CBC News has learned that in two weeks the federal government will announce recreational marijuana will become legal in Canada July 1, 2018.
Government officials were briefed on the rollout over the weekend. The federal government will be in charge of licensing producers but the provinces will determine the price and how it's distributed.
Ottawa has pegged 18 as the minimum age for purchase but provinces can choose to set the age higher.
The move could mean big business for Manitoba's only Health Canada-approved producer of medical cannabis.
"We're thrilled to have a little bit more certainty in the market," John Arbuthnot, vice-president and co-founder of Delta9.
The company grows and sells 30 varieties of medical marijuana to roughly 1,500 patients across the country. The next step will be expanding production into the recreational market, Arbuthnot said.
"This is a very large market opportunity, something that'll we'll be eager to explore over the next few years as we have more guidance from our federal government and our provincial governments."
The company is already in the process of expanding production. They are retrofitting 15 shipping containers into state-of-the-art marijuana growing chambers.
"Our hopes, here on this site, are to scale up to 600 producing containers by 2020 adding several hundred jobs and an economic impact in the hundreds of millions of dollars," he said.
He would also like to begin opening Delta9 storefronts to sell the product but distribution is one of many questions the province will have to address.
Province working to address 'numerous challenges'
In a statement, Manitoba Justice Minister Heather Stefanson said the province is doing extensive research and consultation to prepare for legalization.
"Our government recognizes there are numerous challenges to address while provinces adjust to marijuana legalization in Canada," the statement said. "An area of concern that we have taken a proactive approach on is public safety. Our government recently introduced the Cannabis Harm Prevention Act, which proposes an interim solution that addresses the threat of driver impairment."
It goes on to say there will be a further review of policies once the actual legislation is introduced.
The Liberal legislation will also allow Canadians to grow their own marijuana with a limit of four plants per household.
Arbuthnot said the provisions are similar to home-brewing and he's not worried it will undercut business.
Stairs already grows his own plants in a locked cabinet in his basement. While the new legislation won't impact him directly he hopes the province rolls this out right away and says there is risk with being too restrictive.

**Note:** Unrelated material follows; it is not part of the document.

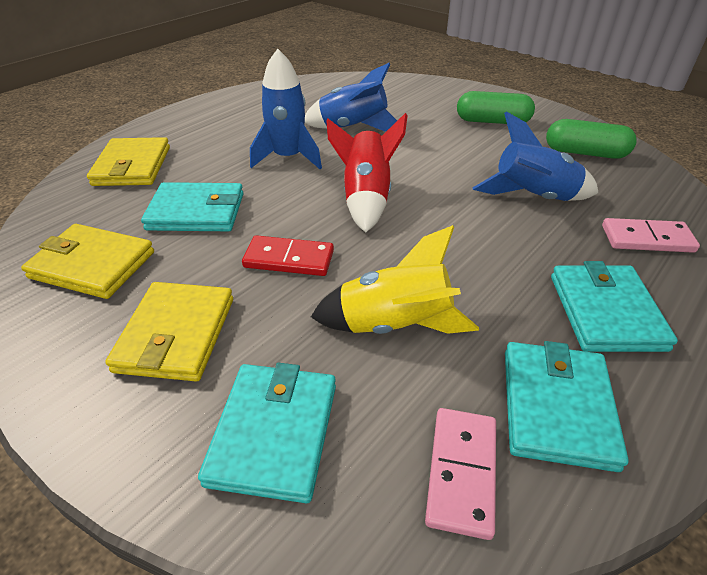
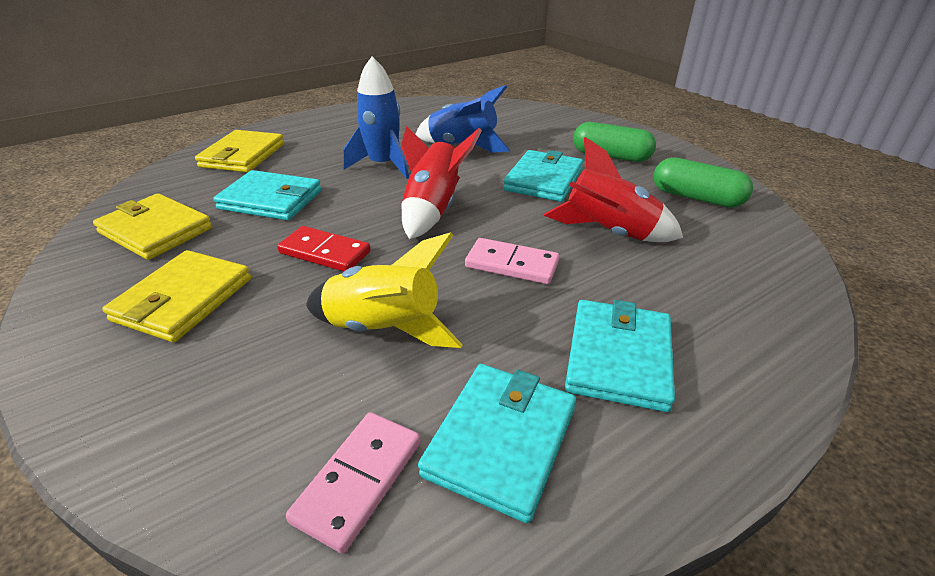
camera: 15 degrees right, 5 degrees down
(274, 432) = (208, 401): turquoise wallet -> turquoise wallet (543, 180)
(533, 198) = (608, 233): blue rocket -> red rocket
(647, 239) = (715, 293): pink domino -> pink domino (512, 264)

- Manitoba pot bill a 'slap in the face' to medical marijuana users, protesters say
- Manitoba pot law shows ignorance, says cannabis expert
"A solid regulatory framework in order for cannabis sales to be done in Manitoba is crucial towards having a safe cannabis market," he said. "I think the idea is just making sure that the marketplace isn't over-regulated to the point where the black market can still thrive."
The province's proposed Cannabis Harm Prevention Act, introduced earlier this month, would bring in restrictions for marijuana similar to alcohol as the province waits for the federal government's laws.
The province said people will be prohibited from consuming pot behind the wheel, and police will have the right to suspend a driver's licence for 24 hours if a person is believed to be under the influence.
Stairs said medical marijuana users should have been consulted before the bill was introduced. Other medical marijuana experts have said the emphasis on road safety could further stigmatize users.